> Things to do:
1) In the forum thread, which product did one poster say gave the instruction "Turn left" four times in a row?
2) Rewrite the stretch of the forum thread from "You did waypoint" through "for accurate ones.", swapping "car" for "truck".

> Text provided:
You did waypoint your car right?

 

I got us here now you get us back.

 

please insert five dollars for instructions to your vehicle, ten for accurate ones.

Posted

Left turn ahead -- Turn left.

 

Left turn ahead -- Turn left.

 

Left turn ahead -- Turn left.

 

Left turn ahead -- Turn left.

 

I actually got that from TomTom. When I heard the 4th left, I just had to laugh. Nothing like $200 worth of software telling you to go in a circle.

Posted

No stupid it's behind that (tree, rock, wall, bolt, sign, stack of sticks, brick, stump, knothole, birdhouse, hobo, drainpipe, ........)

Posted

I thought this cartoon a few Sunday's ago was funny:

 

nq060528.gif

 

After my caching adventure yesterday, my GPSr would say:

 

"Not another DNF! I'm embarassed to be with you." :anicute:

Posted

How should I know how to get there their your in-laws

 

Or

 

We've been to look for that cache 6 times already and you havent found it yet ask your just ask your wife SHE found it in a few seconds. :lol:

Posted

Here are a few, just off the top of my head...

 

"Use the force, use the force."

 

"If I tell you where the cache is, then I'd have to kill you."

 

"I know where you've hidden the bodies."

 

"The cache you are trying to reach is no longer within range. Please log a DNF and try again later."

 

(Plays 'Hail to the Chief' very loudly, every time you find a cache)

 

"Micro? MICRO? We don't look for no stinking Micro's."

 

"If you bring home one more McToy..."

 

"You had better call the bomb squad on this one. It looks to be camo'd ammo can full of golf balls and Mctoys. Let 'them' blow it up. *evil laughter*

 

"No, three leaves are fine. That's an old wives tale. Go ahead, use them to wipe your arse."

 

"Honest! It's right over there, give or take twenty feet."

 

"So you didn't find it. Who's going to know? Just log it. It's all about the numbers, right?"

 

"You spent HOW MUCH on Ebay for that geocoin? Heck,I'll show you where you can find one. And it's free!! Yes, you'll have to get dressed. Yes, and you'll have to get out of the house.... Yes, gas is expensive. Oh...never mind."

 

"See, I told you you should have taken that left. Hey, can I help it if you're holding me upside down?"

> Data excerpts:
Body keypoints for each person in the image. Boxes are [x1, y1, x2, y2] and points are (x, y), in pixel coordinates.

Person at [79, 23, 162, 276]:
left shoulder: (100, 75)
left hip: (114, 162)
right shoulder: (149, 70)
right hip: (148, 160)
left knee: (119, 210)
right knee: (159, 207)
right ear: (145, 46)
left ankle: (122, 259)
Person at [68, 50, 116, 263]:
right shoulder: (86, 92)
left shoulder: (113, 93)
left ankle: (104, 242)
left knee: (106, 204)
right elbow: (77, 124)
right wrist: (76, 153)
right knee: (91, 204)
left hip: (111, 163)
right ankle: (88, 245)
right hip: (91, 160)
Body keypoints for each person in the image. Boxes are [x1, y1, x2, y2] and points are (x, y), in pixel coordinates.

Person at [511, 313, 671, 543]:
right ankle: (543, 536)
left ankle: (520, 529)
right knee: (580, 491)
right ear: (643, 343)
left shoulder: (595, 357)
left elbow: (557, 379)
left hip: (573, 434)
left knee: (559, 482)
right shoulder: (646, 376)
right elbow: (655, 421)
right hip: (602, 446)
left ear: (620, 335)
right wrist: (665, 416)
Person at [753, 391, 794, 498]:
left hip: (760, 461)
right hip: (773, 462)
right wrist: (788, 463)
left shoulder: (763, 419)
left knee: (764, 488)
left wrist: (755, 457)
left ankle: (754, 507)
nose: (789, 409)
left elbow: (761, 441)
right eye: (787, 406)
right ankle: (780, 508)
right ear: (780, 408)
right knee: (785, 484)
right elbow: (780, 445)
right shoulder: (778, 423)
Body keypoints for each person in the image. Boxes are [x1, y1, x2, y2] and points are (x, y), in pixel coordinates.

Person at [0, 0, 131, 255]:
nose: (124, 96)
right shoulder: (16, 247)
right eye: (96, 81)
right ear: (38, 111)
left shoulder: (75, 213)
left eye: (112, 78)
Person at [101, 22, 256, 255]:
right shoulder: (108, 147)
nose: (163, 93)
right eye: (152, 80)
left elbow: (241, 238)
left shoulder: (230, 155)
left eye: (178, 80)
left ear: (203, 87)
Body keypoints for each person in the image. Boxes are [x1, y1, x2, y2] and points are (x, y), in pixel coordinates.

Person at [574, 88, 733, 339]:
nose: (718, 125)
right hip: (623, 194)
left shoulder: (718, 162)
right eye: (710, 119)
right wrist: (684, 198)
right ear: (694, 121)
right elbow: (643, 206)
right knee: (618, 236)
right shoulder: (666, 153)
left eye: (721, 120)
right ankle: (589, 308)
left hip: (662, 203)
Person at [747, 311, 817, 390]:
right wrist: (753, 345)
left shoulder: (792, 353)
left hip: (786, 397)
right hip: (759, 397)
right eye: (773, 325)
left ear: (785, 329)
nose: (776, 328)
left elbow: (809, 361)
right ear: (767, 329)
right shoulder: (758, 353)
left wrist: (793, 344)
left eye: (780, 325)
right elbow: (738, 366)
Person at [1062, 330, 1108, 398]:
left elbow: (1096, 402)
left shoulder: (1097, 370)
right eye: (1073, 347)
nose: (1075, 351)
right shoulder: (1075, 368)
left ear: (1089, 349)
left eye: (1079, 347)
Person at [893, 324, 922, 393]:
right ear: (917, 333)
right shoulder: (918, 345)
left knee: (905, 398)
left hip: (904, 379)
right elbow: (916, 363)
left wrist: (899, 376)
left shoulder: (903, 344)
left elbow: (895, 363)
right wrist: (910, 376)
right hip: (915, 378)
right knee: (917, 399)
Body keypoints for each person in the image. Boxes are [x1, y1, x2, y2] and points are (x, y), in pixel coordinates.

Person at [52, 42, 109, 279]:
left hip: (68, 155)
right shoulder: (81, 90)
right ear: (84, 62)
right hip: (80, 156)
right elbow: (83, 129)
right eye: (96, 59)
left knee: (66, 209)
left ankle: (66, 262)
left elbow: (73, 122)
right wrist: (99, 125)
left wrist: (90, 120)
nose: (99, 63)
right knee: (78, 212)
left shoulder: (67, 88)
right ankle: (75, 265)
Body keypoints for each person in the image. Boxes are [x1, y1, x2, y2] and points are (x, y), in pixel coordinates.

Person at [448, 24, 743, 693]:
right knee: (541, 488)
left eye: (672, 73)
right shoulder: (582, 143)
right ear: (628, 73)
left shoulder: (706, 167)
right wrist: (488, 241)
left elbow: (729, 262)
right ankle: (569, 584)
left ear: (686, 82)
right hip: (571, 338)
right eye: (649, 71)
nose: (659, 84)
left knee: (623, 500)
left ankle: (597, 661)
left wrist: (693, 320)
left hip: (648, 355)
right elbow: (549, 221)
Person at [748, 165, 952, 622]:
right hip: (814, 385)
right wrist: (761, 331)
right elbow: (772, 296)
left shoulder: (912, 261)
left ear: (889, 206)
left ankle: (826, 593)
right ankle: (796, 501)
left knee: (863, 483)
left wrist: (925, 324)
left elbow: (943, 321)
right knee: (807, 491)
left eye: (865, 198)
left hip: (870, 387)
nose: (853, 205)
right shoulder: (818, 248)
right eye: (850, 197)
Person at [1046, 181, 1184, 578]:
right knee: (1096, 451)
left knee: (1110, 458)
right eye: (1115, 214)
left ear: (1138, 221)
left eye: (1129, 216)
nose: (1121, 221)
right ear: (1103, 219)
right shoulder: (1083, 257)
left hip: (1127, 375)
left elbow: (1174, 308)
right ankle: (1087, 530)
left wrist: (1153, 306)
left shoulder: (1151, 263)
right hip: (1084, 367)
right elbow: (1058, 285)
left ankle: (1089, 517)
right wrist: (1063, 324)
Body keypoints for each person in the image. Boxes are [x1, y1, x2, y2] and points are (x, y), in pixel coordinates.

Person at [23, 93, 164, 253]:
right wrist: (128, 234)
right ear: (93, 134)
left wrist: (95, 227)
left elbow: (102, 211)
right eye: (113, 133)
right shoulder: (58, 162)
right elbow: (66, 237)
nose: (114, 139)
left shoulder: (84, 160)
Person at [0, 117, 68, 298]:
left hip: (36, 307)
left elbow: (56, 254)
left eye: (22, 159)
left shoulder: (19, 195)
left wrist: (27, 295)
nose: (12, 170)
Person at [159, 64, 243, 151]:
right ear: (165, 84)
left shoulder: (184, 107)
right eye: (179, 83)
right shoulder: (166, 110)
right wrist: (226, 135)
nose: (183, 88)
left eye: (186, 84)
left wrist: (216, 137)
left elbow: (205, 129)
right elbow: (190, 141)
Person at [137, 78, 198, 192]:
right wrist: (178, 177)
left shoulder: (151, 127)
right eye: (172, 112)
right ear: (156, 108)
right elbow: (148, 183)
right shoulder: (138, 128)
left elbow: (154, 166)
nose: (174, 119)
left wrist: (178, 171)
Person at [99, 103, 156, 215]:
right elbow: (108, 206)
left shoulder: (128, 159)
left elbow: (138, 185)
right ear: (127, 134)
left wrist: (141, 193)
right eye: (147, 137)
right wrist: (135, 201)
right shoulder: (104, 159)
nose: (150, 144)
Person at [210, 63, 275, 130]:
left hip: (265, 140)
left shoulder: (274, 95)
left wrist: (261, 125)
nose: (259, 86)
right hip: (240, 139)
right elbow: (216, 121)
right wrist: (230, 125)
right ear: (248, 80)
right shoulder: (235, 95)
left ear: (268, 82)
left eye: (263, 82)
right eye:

> Expected responses:
1) TomTom

2)
You did waypoint your truck right?

 

I got us here now you get us back.

 

please insert five dollars for instructions to your vehicle, ten for accurate ones.